Beginning at the start of the items and continuing through the line containing "omogoča, da se", recast every line as a Markdown table with the columns "Row" and "Line", numbering each row and leaving out blank lines.
====== TASK MATERIAL
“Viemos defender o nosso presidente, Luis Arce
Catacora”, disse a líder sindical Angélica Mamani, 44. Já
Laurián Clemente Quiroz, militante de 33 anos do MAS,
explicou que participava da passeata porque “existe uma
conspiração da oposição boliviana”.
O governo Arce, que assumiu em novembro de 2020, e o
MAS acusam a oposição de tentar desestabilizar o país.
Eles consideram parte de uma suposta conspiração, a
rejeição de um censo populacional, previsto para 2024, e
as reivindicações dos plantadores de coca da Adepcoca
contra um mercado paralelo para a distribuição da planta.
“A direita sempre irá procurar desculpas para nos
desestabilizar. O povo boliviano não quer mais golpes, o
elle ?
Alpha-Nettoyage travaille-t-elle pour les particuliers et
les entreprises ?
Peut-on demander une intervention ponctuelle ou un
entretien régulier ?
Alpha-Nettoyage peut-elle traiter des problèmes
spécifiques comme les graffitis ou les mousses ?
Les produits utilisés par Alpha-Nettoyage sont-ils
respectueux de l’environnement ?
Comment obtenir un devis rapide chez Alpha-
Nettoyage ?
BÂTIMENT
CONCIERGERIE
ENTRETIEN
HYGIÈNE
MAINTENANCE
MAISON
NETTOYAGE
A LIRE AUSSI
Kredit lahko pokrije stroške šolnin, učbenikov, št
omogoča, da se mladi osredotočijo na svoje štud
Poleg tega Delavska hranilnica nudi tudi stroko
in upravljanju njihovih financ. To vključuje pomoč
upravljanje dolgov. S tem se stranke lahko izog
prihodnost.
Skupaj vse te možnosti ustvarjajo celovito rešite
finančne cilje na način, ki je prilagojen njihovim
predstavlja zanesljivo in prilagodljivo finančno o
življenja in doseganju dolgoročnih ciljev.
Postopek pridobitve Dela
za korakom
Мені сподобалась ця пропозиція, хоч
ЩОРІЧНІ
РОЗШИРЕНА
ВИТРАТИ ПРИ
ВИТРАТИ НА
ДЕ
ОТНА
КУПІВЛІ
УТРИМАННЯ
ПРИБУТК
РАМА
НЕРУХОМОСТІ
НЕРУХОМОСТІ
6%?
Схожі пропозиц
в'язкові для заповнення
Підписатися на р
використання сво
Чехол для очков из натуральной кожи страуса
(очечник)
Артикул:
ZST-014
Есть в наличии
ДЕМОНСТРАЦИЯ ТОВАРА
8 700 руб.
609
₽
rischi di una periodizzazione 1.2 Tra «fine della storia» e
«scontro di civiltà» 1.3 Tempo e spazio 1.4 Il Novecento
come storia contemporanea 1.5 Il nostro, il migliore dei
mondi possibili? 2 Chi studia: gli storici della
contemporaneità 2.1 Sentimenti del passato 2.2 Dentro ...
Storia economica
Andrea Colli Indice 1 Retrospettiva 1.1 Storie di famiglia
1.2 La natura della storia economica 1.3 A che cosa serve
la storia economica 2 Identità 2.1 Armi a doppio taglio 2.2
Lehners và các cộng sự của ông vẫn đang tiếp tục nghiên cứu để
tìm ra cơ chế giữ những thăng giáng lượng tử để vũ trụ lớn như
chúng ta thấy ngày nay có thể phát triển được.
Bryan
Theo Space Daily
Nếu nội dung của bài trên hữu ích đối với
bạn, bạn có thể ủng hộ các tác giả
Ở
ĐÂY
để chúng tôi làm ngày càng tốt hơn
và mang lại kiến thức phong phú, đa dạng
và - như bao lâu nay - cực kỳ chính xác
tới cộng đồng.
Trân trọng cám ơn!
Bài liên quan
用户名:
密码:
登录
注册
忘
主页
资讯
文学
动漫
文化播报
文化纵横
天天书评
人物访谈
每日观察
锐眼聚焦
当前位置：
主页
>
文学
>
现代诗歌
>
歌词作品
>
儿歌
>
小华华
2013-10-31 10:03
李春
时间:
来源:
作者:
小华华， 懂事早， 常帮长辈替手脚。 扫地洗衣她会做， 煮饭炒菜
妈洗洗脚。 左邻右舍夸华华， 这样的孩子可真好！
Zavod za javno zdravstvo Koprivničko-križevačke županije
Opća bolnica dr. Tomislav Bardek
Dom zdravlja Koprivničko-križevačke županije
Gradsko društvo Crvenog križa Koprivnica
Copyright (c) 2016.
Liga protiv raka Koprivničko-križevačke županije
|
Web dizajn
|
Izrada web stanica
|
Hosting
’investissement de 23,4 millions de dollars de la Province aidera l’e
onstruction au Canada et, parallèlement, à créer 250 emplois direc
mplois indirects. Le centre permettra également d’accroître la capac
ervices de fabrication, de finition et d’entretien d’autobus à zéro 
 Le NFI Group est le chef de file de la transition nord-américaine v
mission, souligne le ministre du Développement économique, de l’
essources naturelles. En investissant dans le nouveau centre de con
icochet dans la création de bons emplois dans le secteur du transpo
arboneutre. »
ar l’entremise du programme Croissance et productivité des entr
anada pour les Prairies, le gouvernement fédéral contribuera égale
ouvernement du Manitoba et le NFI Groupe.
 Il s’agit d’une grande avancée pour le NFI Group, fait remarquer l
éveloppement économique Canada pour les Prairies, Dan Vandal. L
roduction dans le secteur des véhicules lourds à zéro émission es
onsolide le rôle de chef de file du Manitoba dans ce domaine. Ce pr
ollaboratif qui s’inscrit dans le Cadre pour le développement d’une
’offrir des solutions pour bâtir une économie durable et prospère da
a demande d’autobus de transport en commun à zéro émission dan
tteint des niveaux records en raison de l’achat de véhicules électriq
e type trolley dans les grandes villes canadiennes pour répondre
============
• FINISHED EXERCISE:
| Row | Line |
|---|---|
| 1 | “Viemos defender o nosso presidente, Luis Arce |
| 2 | Catacora”, disse a líder sindical Angélica Mamani, 44. Já |
| 3 | Laurián Clemente Quiroz, militante de 33 anos do MAS, |
| 4 | explicou que participava da passeata porque “existe uma |
| 5 | conspiração da oposição boliviana”. |
| 6 | O governo Arce, que assumiu em novembro de 2020, e o |
| 7 | MAS acusam a oposição de tentar desestabilizar o país. |
| 8 | Eles consideram parte de uma suposta conspiração, a |
| 9 | rejeição de um censo populacional, previsto para 2024, e |
| 10 | as reivindicações dos plantadores de coca da Adepcoca |
| 11 | contra um mercado paralelo para a distribuição da planta. |
| 12 | “A direita sempre irá procurar desculpas para nos |
| 13 | desestabilizar. O povo boliviano não quer mais golpes, o |
| 14 | elle ? |
| 15 | Alpha-Nettoyage travaille-t-elle pour les particuliers et |
| 16 | les entreprises ? |
| 17 | Peut-on demander une intervention ponctuelle ou un |
| 18 | entretien régulier ? |
| 19 | Alpha-Nettoyage peut-elle traiter des problèmes |
| 20 | spécifiques comme les graffitis ou les mousses ? |
| 21 | Les produits utilisés par Alpha-Nettoyage sont-ils |
| 22 | respectueux de l’environnement ? |
| 23 | Comment obtenir un devis rapide chez Alpha- |
| 24 | Nettoyage ? |
| 25 | BÂTIMENT |
| 26 | CONCIERGERIE |
| 27 | ENTRETIEN |
| 28 | HYGIÈNE |
| 29 | MAINTENANCE |
| 30 | MAISON |
| 31 | NETTOYAGE |
| 32 | A LIRE AUSSI |
| 33 | Kredit lahko pokrije stroške šolnin, učbenikov, št |
| 34 | omogoča, da se mladi osredotočijo na svoje štud |